A Red Hat training course is available for RHEL 8

1.6. IdM の用語

Active Directory フォレスト
Active Directory (AD) フォレストは、共通のグローバルカタログ、ディレクトリースキーマ、論理構造、およびディレクトリー設定を共有する 1 つ以上のドメインツリーのセットです。フォレストは、ユーザー、コンピューター、グループ、およびその他のオブジェクトにアクセスできるセキュリティー境界を表します。詳細は、Forests の Microsoft ドキュメントを参照してください。
Active Directory グローバルカタログ
グローバルカタログは Active Directory (AD) の機能であり、オブジェクトがドメインコントローラーのドメインのメンバーかどうかに関わらず、ドメインコントローラーがフォレスト内のオブジェクトに関する情報を提供できるようにします。グローバルカタログ機能が有効になっているドメインコントローラーは、グローバルカタログサーバーと呼ばれます。グローバルカタログは、マルチドメイン Active Directory ドメインサービス (AD DS) にあるすべてのドメインのすべてのオブジェクトの検索可能なカタログを提供します。
Active Directory セキュリティー識別子
セキュリティー識別子 (SID) は、ユーザー、グループ、ホストなど、Active Directory のオブジェクトに割り当てられた一意の ID 番号です。これは、Linux の UID および GID と同等の機能です。
Ansible プレイ
Ansible のプレイは、Ansible Playbook のビルディングブロックです。プレイの目的は、ホストのグループを、Ansible タスクで表す明確に定義されたロールにマッピングすることです。
Ansible Playbook
Ansible Playbook は、1 つ以上の Ansible プレイを含むファイルです。詳細は、Playbook に関する公式の Ansible ドキュメント を参照してください。
Ansible タスク
Ansible タスクは、Ansible のアクションの単位です。Ansible play には、複数のタスクを含めることができます。
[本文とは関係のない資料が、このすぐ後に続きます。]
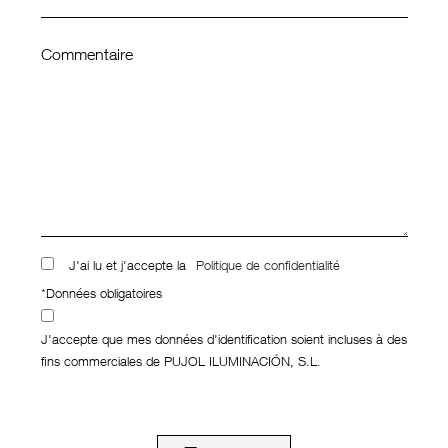
Commentaire
J'ai lu et j'accepte la
Politique de confidentialité
*Données obligatoires
J'accepte que mes données d'identification soient incluses à des
fins commerciales de PUJOL ILUMINACIÓN, S.L.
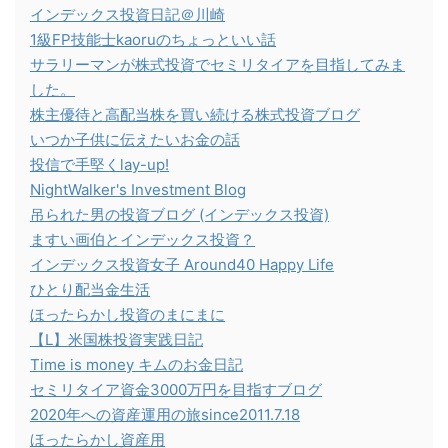
インデックス投資日記＠川崎
1級FP技能士kaoruのちょっといい話
サラリーマンが株式投資でセミリタイアを目指してみま
した。
株主優待と高配当株を買い続ける株式投資ブログ
いつか子供に伝えたいお金の話
投信で手堅くlay-up!
NightWalker's Investment Blog
吊られた男の投資ブログ (インデックス投資)
ますい画伯とインデックス投資？
インデックス投資女子 Around40 Happy Life
ひとり配当金生活
ほったらかし投資のまにまに
【L】米国株投資実践日記
Time is money キムのお金日記
セミリタイア資金3000万円を目指すブログ
2020年への資産運用の旅since2011.7.18
ほったらかし資産用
各タスクの目的は、非常に特殊な引数を使用してモジュールを実行することです。Ansible タスクは、特定の Ansible ロールまたはモジュールにより定義された状態を実現する一連の手順です。また、そのロールまたはモジュールの変数により微調整されます。詳細は、公式の Ansible タスクのドキュメント を参照してください。
Apache Web Server
Apache HTTP Server (通称 Apache) は、Apache License 2.0 の条件に基づいてリリースされた、無料かつオープンソースのクロスプラットフォーム Web サーバーアプリケーションです。Apache は、World Wide Web の初期の成長において重要なロールを果たし、現在は、主要な HTTP サーバーとなっています。そのプロセス名は httpd で、HTTP デーモン の略になります。Red Hat Identity Management (IdM) は、Apache Web Server を使用して IdM Web UI を表示し、Directory Server や認証局などのコンポーネント間の通信を調整します。
証明書
証明書とは、個人、サーバー、会社、または他のエンティティーを特定し、その ID を公開鍵に関連付けるために使用される電子ドキュメントです。ドライバーのライセンスやパスポートなど、証明書は、ユーザー ID の一般的に認識される証明を提供します。公開鍵暗号では、証明書を使用してなりすましの問題に対処します。
IdM の認証局 (CA)

デジタル証明書を発行するエンティティーです。Red Hat Identity Management では、プライマリー CA は IdM CA ipa です。ipa CA 証明書は、次のいずれかの種類になります。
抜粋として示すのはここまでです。